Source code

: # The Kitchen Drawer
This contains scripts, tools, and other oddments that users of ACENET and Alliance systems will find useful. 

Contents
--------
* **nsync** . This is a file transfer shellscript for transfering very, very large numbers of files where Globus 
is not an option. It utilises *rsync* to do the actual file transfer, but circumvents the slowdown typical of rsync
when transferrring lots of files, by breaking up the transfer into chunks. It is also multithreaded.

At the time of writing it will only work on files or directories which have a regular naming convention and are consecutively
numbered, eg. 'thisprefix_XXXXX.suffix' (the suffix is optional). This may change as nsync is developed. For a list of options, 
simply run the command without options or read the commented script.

════════

▶ **Activity**:
Set every record down again, exactly as given.

▶ **Answer for this exercise**:
Source code

: # The Kitchen Drawer
This contains scripts, tools, and other oddments that users of ACENET and Alliance systems will find useful. 

Contents
--------
* **nsync** . This is a file transfer shellscript for transfering very, very large numbers of files where Globus 
is not an option. It utilises *rsync* to do the actual file transfer, but circumvents the slowdown typical of rsync
when transferrring lots of files, by breaking up the transfer into chunks. It is also multithreaded.

At the time of writing it will only work on files or directories which have a regular naming convention and are consecutively
numbered, eg. 'thisprefix_XXXXX.suffix' (the suffix is optional). This may change as nsync is developed. For a list of options, 
simply run the command without options or read the commented script.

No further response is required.